Winifred Nicholson Focus

Painting Air and Sky

Recognition was never an issue for Winifred Nicholson - she was born into an eminently political and artistically active family. She exhibited regularly and sold consistently – but the interpretation of her career has been somewhat blighted by her status as the ‘first wife of Ben Nicholson’. It is only in recent decades that her valuable contribution to 20th-century British art has been evaluated in an individual sense.

Hitting her artistic stride and finding her niche by the mid-1920s, her work has a rare focus and strength of personality. She is now seen as pivotal to her husband’s development of the use of colour and echoes of her technique - the purity of colour, the freedom of form – can be detected in the work of artists she frequently worked alongside such as Ivon Hitchens and Christopher Wood.

Nicholson’s work was thematic but never repetitive. Her most common compositional device was that of the informal still life arrangement set before a panoramic landscape - the work presented here being a typical example. Her work is deceptive – it couldn't be described as naïve but instead it fluidly articulates and is highly dream-like as opposed to being overtly realistic. It is emotionally evocative rather than light-heartedly simplistic. There is a sense that her paintings contain much of herself. The parameters of the interior and exterior of the scene are blurred, as too are the parameters of what the artist sees and what she feels.
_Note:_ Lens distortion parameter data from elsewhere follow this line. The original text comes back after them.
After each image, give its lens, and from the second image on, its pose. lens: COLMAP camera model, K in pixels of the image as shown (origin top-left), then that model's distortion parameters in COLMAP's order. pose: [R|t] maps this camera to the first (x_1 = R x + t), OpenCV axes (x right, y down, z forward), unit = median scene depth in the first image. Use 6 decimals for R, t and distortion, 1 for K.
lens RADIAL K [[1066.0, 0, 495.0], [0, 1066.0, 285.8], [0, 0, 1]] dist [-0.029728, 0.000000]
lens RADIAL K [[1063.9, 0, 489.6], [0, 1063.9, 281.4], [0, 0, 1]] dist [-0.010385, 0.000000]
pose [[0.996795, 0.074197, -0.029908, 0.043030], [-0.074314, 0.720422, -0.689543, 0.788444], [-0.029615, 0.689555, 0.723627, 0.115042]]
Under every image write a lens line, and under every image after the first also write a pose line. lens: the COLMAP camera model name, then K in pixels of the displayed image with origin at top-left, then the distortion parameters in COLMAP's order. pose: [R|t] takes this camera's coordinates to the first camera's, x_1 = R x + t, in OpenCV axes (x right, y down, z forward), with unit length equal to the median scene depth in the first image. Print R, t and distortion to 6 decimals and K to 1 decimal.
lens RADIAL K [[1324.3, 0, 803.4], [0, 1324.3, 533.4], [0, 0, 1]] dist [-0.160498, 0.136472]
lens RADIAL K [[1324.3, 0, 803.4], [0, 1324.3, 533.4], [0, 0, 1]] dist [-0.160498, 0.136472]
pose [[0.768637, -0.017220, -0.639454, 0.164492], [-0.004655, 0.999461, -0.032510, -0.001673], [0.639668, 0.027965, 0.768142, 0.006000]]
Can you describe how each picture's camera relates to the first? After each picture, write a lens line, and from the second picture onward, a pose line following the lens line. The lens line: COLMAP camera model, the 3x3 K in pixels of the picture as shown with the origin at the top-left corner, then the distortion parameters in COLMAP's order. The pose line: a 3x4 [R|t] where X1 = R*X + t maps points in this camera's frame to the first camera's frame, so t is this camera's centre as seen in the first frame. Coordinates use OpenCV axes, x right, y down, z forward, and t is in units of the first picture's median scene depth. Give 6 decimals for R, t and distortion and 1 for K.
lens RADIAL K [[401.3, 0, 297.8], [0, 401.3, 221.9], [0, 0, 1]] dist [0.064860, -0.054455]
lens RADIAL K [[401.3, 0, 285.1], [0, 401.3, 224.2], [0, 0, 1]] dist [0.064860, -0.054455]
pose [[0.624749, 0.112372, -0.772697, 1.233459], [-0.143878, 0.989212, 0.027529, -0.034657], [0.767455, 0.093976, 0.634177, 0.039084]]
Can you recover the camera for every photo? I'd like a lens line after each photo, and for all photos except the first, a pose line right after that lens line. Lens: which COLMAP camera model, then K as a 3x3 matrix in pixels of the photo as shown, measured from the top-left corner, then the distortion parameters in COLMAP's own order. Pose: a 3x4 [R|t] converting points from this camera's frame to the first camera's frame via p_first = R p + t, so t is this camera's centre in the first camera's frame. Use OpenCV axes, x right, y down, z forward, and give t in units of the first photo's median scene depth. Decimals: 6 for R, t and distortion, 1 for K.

Nicholson described this in a letter to her daughter Kate, the same year this picture was painted: “… that is where I always paint the sky – in between me and the horizon … All painting is to me painting of air and sky – that holds colours and light – not pictures of objects.”

 

 

winnifred nicholson cheeky chicks

WINIFRED NICHOLSON (BRITISH 1893-1981)
CHEEKY CHICKS 1950 | Oil on canvas | 63cm x 76cm (24in x 30in) | Sold for £97,250 (inc buyer's premium)

 

 

The foreground and horizon are typically merged here, anchored by the strong yellows and aquamarines in the middle of the composition. A keen colour theorist, Nicholson’s fascination with the quality and play of light led her to visit the west coast of Scotland on an almost annual basis for many years. Here she found the northern light pleasingly crisp and silvery, slanting through objects as opposed to simply falling directly upon them. Though stylistically a modernist, Nicholson felt that ideologically she was working within the romantic tradition. The folklore of the Hebridean islands and the timeless lifestyles of the inhabitants struck a chord, enhancing the ethereal element within her work. Her happiness during her time in Scotland is tangible in Cheeky Chicks (1951), painted on a trip to the remote island of South Uist where she stayed with a local crofter and his family. Various dogs, cats and livestock roamed about the yard and it was a battle to keep them from entering the cottage. Here Nicholson humorously captures a family of scruffy black hens fleeing the scene having made one such an attempt.

An important work, it contains all of her quintessential elements and encapsulates the virtuosity of her middle period. A favourite among curators and academics for many years, it was a star picture in the National Gallery of Scotland’s 2003 exhibition of Nicholson’s Scottish paintings and was additionally featured on the cover of the catalogue for her 1987 retrospective at the Tate.